Welcome


My name is Gina and I would like to welcome you to my blog!

On this blog, I not only share the dietary and lifestyle approach which reversed my metabolic disease and achieved my weight loss, but I also debunk many misconceptions surrounding obesity and its treatment.

I am 5'5" and was weighing 300 lbs., at my heaviest. I lost a total of 180 lbs. I went through several phases of low carbohydrate dieting, until I found what worked best and that is what I share on this blog. Once on a carbohydrate restricted diet, along with intermittent fasting, I dropped all of the weight in a little over two years time.

My weight loss was achieved without any kind of surgery, bariatric or cosmetic. I also did not take any weight loss medications or supplements. I did not use any weight loss program. This weight loss was solely the result of a very low carbohydrate, whole foods based diet, along with daily intermittent fasting and exercise.

I allow discussions in the comments section of each post, but be advised that any inappropriate or off-topic comment will not be approved.

There are years worth of content on this blog, so I suggest you use Labels to easily find the information you are looking for. If what you are looking for is not under Labels, enter it into the Search Bar.

Dec 16, 2019

Six common beliefs addressed, Part 51

1. Are bananas deadly?

People love to point at something and yell “Witch, burn at the stake!” But, being overly dramatic will only cloud your critical thinking skills.

Bananas are not the devil, nor the cause of obesity/diabetes. They are simply an unnecessary food, which disrupts proper blood glucose regulation. Modern bananas have been cultivated to contain more fructose than they otherwise would and they will only end up replacing much better food options, if you insist on including them in your diet.

So, if you have metabolic disease, put the banana down and if you are healthy make sure bananas are only part of an overall low sugar diet so you can keep blood glucose levels healthy.

2. Dietary cholesterol does not raise serum cholesterol.

You might have heard this before. Low carbers love to quote Ancel Keys, the father of the 'Diet Heart Hypothesis', admitting to this very fact. It makes them think they have discovered a "Gotcha!" moment, where Keys admits he was wrong.

But, there is no "Gotcha!" moment and no admittance of anything. It is absolutely true that dietary cholesterol does not raise serum cholesterol, because it’s dietary fat that raises cholesterol, not dietary cholesterol.

3. Medications have no role in treating metabolic disease.

For some people, lifestyle changes alone are enough to achieve remission, but for others they're not and they must resort to medications. Medications should only be complementary to lifestyle interventions, for individuals that have had no, or too little, results from dietary treatments alone. Medication should never be your sole course of treatment, because they will not be able to improve blood glucose regulation on their own. Do not think medications can do your job for you.

For people who must take medications, dietary and exercise interventions must be included, as part of their therapy, to avoid further deterioration of health.

4. Will fasting help lower my weight set point?

Weight set point is determined by leptin and leptin does not respond to fasting, except in one way - lower insulin levels.
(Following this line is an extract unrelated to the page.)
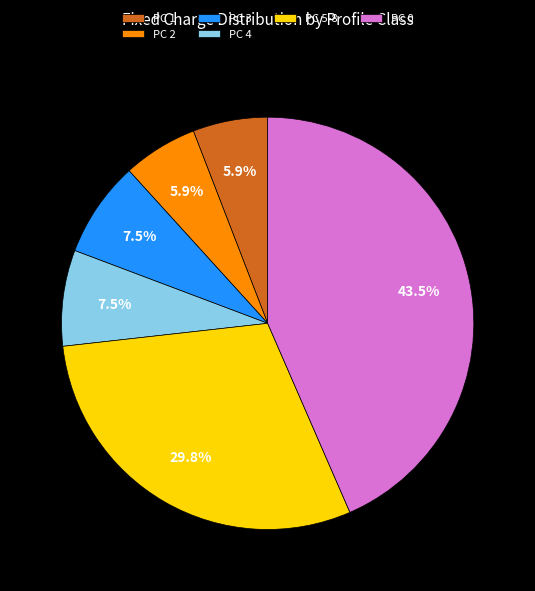

Do PC 2 and PC 0 together represent more than half of the pie?

No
Leptin is a slave to insulin and normalizing insulin levels helps normalize leptin, but fasting without a significant effect on insulin will not help regulate leptin. If anything it makes leptin worse. That’s why you need a fasting protocol that lowers insulin without adversely affecting leptin. That’s only achieved through fasts of short duration. 

5. The world is obese, so there is no more world hunger.

World hunger is on the decline. Some people have made the claim that it no longer even exists and the only hunger left is the one created by governments, since we have the ability to feed the world. But, this is a misnomer. One of those "half truths".

Yes, there are plenty of calories available, to feed the world and then some, but the entire planet is protein starved. Hunter/gatherers consume three times more protein than a Westerner on a typical modern diet. So, everyone has plenty of calories, but poor metabolic health to show for it. When it comes to nutrition, it’s not about quantity, it’s ultimately about quality.

6. If you fast for weight loss, drinking tea or coffee is fine, but if you fast for autophagy, then it should be water and salt only.

Fasting is when you consume nothing but water. Period. As long as you are consuming anything with taste or calories, you are by definition, no longer fasting. There is a more appropriate term for drinking while fasting, it's called liquid dieting. Consuming low liquid calories is not fasting, it’s caloric restriction juicing. Changing the definitions of things to fit a narrative won’t work.

Obesity is a condition of poor blood glucose regulation, so if you are tasting things and consuming calories, while fasting, you are stimulating blood glucose. You will not become adapted to not eating if you continue this annoying and very asinine practice. The path to correcting something is to change it, not coddle it.

Autophagy is a process that the body goes through daily. It has nothing to do with obesity. There are different levels of autophagy that the body performs and they are triggered by different conditions. Whether the body does it effectively or efficiently is based on metabolic status. You will not obtain a good metabolic status if you keep eating/drinking while fasting, which is basically snacking. Keep your focus on obesity and keep the silly marketing ploys for day time TV.